### [Problems and tasks]
1. In the article on the Discover Scuba class, which business supplied the diving instructors for the introductory session?
2. Resume the article on the Discover Scuba class, beginning after its final sentence.

### [Text excerpt]
_ _ _

Dive into Kinesiology 101

In the Discover Scuba class, a Missouri Southern student practices the basics of diving in the Southern pool.

Special to the Chart

In the Discover Scuba class, a Missouri Southern student practices the basics of diving in the Southern pool.

Alexandra Nicolas

Kinesiology 101 no longer has to mean badminton or bowling with aquatic education now available at Missiouri Southern.

The pool at Young Gymnasium hosted the diving instructors of Calypso Dive Shop for an introductory look at scuba diving Sept. 20.

The campus recreation center hosts events such as CPR/First aid classes and paintball to give students a chance to explore activities they would otherwise not be exposed to.

The scuba introduction offers a free preview for a Kinesiology 101 class taken through Calypso where students become fully certified scuba divers.

“What makes [the class] especially nice is there’s a lot of people who thought I’d like to do that sometime, but that’s money to invest to find out if you even like it,” said Valerie Earl, manager of Calypso Dive Shop. “So by doing this, people who think they might want to scuba dive can actually come and try scuba, actually being in the water breathing on scuba.”

Campus recreation is now in its third year of doing the scuba introduction and is pleased with the direction it’s taking.

“We had a pretty good turnout, last year we had about 15 but this is the best crowd we’ve ever had, so were really excited, we have about 25 people,” said Kristen Earnest, senior nursing major and campus recreation worker.

_ _ _

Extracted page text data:

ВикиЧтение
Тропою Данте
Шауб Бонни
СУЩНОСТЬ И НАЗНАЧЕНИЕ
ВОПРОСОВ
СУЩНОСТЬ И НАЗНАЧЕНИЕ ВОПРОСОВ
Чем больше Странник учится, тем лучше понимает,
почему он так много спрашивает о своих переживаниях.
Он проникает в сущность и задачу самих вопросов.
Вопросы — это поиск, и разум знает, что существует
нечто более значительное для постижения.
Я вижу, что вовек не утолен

_ _ _

### [Task-by-task outputs]
1. Calypso Dive Shop.

2.
This year’s 25 participants range from 18-year-old freshmen to non-traditional students like Beverly Jones, junior Spanish major.

“I always wanted to learn how to scuba dive,” she said. “I’m 58 years old and I think its about time.”

“You gotta keep up with the kids, that’s what keeps me young.”

Many of the students who attended the preview also expressed an interest in joing the scuba course this spring.

“I absolutely loved it, I think its neat how whenever your down there its like your weightless,” said Eric Madden, freshman physical therapy major.

With 14 students enrolled in the fall semester scuba class, the high level of intrest taken in the course has led to the addition of a second course this school year.

“There will be a spring semester class for the first time, its that popular,” Earl said .

The class covers the essentials of scuba diving and at the end of the class students have the option of receiving full dive certification through participating in open-water dives.

Students take a once-a-night course that lasts aproximately four hours per night. The class costs regular tuition plus $150 for the class and a minimum of $145 for personal equipment incuding mask, snorkel, fins and boots.

The actual certification costs $69 to cover the cost of processing fees through Scuba Schools International or SSI. Joel Dannelley, scuba instructor at Calypso, said an average of 99 percent of students who enroll in the class recive their full certification and go on to continue to participate in scuba.

“I think what I’ve experienced so far will make me want to go to more scuba diving locations,” said Matthew Gentry, sophomore biology major and scuba student.

After finishing the scuba course, in addition to being a fully certified diver, students have the option to come in for unlimited practice sessions at Calypso.

“Anyone who has taken a class can come in and use and abuse the pool, use and abuse our air and gear, come and enjoy the heated pool,” Dannelley said.

The scuba introduction offers a unique and free chance to see what scuba is like in a safe and controlled enviroment instead of the dangerous enviroment that scuba has come to be associated with.

“Recreational diving ranks right up there with bowling for accidents,” Earl said, “Diving has this perception of being so dangerous and so high-risk and if you don’t know what you’re doing it is, Diving is a safe sport but its only as safe as you make it.” The class meets every Thursday night at Calypso dive shop at 1840 N. Range Line Road.